Because the incidence of twins with different skin colors born to interracial couples is very low (one in 500 chances), the phenomenon is unknown to most people. But with the increasing incidence of interracial marriages between people of black African descent and people of European descent, more cases are emerging and media attention is making it better known.

However, Dr. Nancy L. Segal, director of Twin Studies Center at California State University, said that the figure of one in 500 chances for biracial twins is only a rough estimate because researchers really don’t know exactly how often it occurs.

“We don’t know how often it happens because not all cases come to our attention,” she told People. “I imagine it’s going to happen more frequently now that we have more mixed marriages.”

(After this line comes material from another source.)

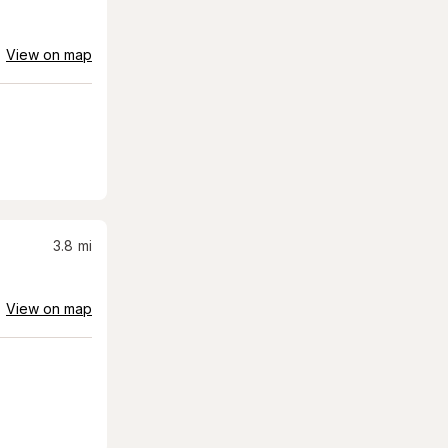
View on map
3.8
mi
View on map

Despite the marked difference in the skin tones of biracial twins, genetic testing has revealed that they have the same proportion of African and European genes. Biracial twins born to biracial parents of respectively pure racial descents have 50 percent African and 50 percent European gene admixtures.

Fraternal twins are also often different in other ways besides skin color. According to Whitney, Kalani, the lighter-skinned of the pair, is active and energetic. She is already crawling. But her darker-skinned sister Jarani is quieter and likes to be cuddled and fed. She hasn’t shown any interest in crawling, according to Whitney.

“Kalani is our loud child. She is crawling everywhere and going nonstop,” Whitney told Us Weekly. “J doesn’t like to move. She just wants to be held, and she loves to eat.”

According to Whitney, her “miracle babies” demonstrate “why racism shouldn’t exist.”

“They are different colors, but sisters by blood,” Whitney tells People. “One is light and one is mixed, but we love them the same.”

“This family, we don’t see color,” Whitney concluded. “Love is love.”